En concert Steven Isserlis agite sa crinière bouclée à hue et à dia, tirant son archet, comme un fleuret, quitte à perdre la musique. Il reste quelque chose de cette ardeur aussi généreuse que dangereuse dans son concerto d'Elgar, heureusement surveillé par la baguette impérieuse de Paavo Järvi. Les chants éperdus, les traits surprenants, les volte-face et ce vibrato passionné venu d'un autre âge agaceront les uns, mais réjouiront les autres.
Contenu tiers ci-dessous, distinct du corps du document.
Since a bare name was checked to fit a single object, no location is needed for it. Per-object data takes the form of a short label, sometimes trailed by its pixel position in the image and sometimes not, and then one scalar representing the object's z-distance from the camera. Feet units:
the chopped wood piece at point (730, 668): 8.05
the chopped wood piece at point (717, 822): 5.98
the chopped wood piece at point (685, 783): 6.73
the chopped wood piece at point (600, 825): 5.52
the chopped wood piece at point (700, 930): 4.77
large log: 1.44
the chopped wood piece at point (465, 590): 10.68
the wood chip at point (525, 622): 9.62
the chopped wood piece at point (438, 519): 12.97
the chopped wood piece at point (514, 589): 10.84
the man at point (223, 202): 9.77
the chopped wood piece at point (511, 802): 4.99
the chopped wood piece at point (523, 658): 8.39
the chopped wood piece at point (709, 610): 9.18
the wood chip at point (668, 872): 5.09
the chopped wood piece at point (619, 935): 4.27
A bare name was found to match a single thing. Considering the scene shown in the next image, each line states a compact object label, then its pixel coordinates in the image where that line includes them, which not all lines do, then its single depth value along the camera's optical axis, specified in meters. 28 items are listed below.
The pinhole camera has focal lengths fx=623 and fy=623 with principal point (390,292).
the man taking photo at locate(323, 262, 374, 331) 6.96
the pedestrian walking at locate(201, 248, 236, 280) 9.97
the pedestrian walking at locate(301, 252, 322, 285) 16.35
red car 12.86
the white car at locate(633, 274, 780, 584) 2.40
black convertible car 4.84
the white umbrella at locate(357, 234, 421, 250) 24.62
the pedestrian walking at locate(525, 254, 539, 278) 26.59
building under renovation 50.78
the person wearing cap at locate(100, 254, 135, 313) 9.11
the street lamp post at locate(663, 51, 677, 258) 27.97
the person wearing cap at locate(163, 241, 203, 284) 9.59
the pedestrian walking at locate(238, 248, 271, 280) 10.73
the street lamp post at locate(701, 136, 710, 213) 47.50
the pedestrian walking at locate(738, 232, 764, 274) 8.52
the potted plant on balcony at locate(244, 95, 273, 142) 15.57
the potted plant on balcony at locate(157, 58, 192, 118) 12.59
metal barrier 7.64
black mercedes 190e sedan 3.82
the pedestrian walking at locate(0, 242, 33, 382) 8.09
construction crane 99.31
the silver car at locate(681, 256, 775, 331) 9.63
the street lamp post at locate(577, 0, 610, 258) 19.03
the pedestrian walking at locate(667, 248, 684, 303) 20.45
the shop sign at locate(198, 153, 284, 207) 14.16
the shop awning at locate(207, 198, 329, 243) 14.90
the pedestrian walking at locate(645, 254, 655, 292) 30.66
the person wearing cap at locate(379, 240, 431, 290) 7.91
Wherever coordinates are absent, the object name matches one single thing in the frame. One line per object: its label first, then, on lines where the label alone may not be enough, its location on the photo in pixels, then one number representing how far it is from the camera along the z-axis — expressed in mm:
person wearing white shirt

Le péril guette parfois. Son haut médium manque de projection lorsque l'archet veut mordre la corde une certaine tension lui fait défaut: l'Allegro molto le trouverait presqu'en difficulté si Paavo Järvi ne l'y soutenait avec une telle précision. Sa direction acérée, son sens des climats élégiaques font le prix de ce disque autant que l'ardeur de son soliste. Le concerto y gagne une qualité de dessin absente de la vision plus symphonique dirigée il y a vingt-huit ans par Richard Hickox, pour le jeune Isserlis (Virgin).
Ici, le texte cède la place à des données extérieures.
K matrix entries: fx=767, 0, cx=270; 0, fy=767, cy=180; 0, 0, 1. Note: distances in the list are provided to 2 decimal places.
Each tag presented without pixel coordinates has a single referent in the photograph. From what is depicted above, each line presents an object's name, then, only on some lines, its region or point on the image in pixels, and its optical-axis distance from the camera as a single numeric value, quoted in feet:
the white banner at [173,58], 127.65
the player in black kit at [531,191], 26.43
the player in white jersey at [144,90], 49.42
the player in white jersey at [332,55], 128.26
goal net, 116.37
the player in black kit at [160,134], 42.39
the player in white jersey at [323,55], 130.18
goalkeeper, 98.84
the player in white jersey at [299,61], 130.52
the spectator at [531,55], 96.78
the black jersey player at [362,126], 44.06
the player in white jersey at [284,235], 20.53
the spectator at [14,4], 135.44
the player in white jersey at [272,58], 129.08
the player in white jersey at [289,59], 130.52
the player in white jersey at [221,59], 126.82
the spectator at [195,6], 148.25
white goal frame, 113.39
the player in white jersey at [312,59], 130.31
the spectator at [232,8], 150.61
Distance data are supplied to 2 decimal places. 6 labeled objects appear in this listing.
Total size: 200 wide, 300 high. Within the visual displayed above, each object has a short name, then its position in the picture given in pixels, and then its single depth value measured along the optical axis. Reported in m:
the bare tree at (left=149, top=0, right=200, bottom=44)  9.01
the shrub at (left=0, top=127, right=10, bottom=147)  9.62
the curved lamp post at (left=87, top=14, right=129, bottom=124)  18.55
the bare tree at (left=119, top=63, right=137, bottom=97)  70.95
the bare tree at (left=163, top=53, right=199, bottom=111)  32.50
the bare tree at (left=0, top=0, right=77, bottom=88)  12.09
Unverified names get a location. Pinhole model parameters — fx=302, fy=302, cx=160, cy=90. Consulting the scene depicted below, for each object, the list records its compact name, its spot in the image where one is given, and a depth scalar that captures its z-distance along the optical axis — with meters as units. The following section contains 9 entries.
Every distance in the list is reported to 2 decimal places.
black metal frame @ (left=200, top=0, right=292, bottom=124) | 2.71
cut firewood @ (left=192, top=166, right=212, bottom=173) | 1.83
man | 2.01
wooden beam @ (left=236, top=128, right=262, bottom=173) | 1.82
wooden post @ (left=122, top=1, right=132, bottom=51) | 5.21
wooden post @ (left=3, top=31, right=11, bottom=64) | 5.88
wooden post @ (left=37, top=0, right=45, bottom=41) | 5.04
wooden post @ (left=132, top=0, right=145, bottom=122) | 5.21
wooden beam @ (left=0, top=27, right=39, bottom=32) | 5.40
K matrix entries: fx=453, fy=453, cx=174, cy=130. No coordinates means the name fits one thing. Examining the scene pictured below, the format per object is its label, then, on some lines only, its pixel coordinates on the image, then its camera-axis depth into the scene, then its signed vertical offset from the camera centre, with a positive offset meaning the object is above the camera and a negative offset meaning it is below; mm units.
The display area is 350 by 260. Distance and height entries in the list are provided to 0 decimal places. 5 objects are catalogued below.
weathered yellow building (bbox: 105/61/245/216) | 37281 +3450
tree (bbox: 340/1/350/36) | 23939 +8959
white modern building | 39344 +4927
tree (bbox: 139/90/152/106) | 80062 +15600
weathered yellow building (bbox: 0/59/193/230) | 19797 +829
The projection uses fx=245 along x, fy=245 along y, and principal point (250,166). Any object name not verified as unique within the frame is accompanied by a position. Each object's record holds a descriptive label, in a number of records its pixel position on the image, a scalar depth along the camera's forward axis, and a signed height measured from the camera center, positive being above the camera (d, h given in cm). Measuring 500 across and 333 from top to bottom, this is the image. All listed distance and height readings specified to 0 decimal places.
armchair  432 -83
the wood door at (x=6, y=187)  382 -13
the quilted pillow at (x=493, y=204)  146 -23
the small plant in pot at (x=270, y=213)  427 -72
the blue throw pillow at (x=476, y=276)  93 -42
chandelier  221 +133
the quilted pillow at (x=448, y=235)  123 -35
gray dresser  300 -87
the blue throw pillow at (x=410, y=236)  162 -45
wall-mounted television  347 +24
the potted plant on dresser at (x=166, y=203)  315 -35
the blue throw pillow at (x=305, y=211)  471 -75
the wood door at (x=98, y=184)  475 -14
Dans l'œuvre de Walton le sertissage des timbres émaille un discours vigoureux où passent les ombres de Prokofiev et de Stravinsky. Porté par ce décor flamboyant, Isserlis ose la fougue de Piatigorsky. On rend les armes devant un lyrisme si assumé.
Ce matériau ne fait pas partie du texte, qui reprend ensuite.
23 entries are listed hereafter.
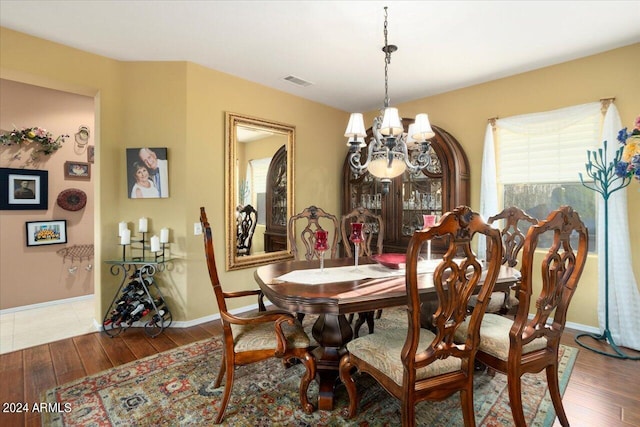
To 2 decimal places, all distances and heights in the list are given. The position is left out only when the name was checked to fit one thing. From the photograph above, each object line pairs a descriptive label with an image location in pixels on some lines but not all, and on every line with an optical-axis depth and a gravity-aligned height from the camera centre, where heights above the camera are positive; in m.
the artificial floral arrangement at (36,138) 3.73 +0.90
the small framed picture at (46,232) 3.97 -0.23
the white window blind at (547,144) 3.15 +0.69
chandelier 2.49 +0.55
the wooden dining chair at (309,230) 3.08 -0.17
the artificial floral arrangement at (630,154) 2.44 +0.43
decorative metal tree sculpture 2.83 +0.24
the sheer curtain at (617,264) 2.86 -0.47
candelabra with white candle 3.18 -0.26
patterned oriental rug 1.90 -1.19
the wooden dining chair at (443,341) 1.42 -0.60
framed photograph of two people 3.30 +0.42
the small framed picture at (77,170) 4.23 +0.58
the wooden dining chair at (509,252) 2.63 -0.36
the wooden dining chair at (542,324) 1.59 -0.58
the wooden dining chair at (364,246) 2.81 -0.35
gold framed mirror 3.69 +0.29
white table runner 2.15 -0.43
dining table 1.73 -0.45
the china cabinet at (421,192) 3.72 +0.25
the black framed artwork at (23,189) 3.79 +0.30
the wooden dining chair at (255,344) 1.88 -0.78
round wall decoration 4.19 +0.20
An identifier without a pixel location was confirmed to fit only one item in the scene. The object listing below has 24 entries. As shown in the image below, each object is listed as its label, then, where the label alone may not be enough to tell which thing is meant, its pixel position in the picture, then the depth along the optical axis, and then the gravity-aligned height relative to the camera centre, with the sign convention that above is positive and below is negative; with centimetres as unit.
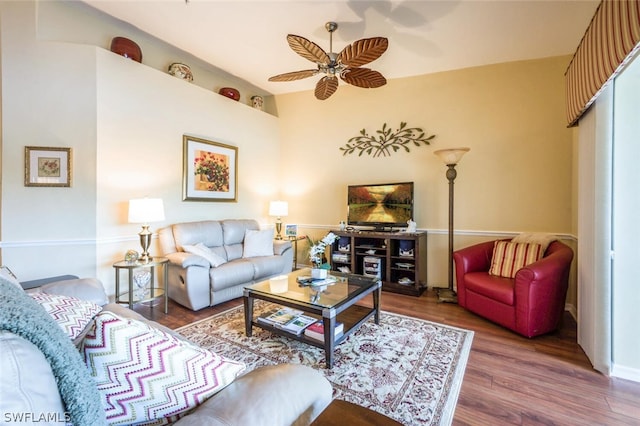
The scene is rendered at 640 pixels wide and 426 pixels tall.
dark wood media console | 380 -66
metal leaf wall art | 417 +107
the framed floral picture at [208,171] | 394 +59
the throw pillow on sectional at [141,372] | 75 -44
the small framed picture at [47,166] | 280 +44
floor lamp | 347 +39
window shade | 147 +99
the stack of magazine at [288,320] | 225 -91
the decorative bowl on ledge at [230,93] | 446 +186
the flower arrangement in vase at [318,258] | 267 -45
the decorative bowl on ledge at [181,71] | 381 +188
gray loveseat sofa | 310 -63
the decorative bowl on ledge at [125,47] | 324 +186
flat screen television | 404 +9
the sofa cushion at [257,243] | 405 -46
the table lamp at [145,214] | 301 -4
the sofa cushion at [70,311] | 116 -44
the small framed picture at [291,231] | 488 -34
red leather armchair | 246 -75
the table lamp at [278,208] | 481 +4
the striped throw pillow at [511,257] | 294 -48
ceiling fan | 236 +136
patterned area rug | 175 -113
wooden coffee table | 205 -71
Le meilleur de ce programme généreux en quatre temps vient avec les œuvres des Holst père et fille. Incantation (1911) appartient à la veine de ces poèmes d'inspiration symboliste dont Gustav avait le secret. Ici, le violoncelle et l'orchestre tissent un rêve à la fois étrange et somptueux. Dans sa notice instructive—Isserlis signe souvent les textes de ses disques—le violoncelliste rappelle sa rencontre avec Imogen Holst qui lui demanda de jouer The Fall of the Leaf (1963), Trois études automnales sur un thème emprunté au Fitzwilliam Virginal Book. Ses sonorités recherchées, ses formes savantes, son esprit de suite ont profondément marqué Benjamin Britten, qui y trouva le modèle de ses opus pour le violoncelle seul.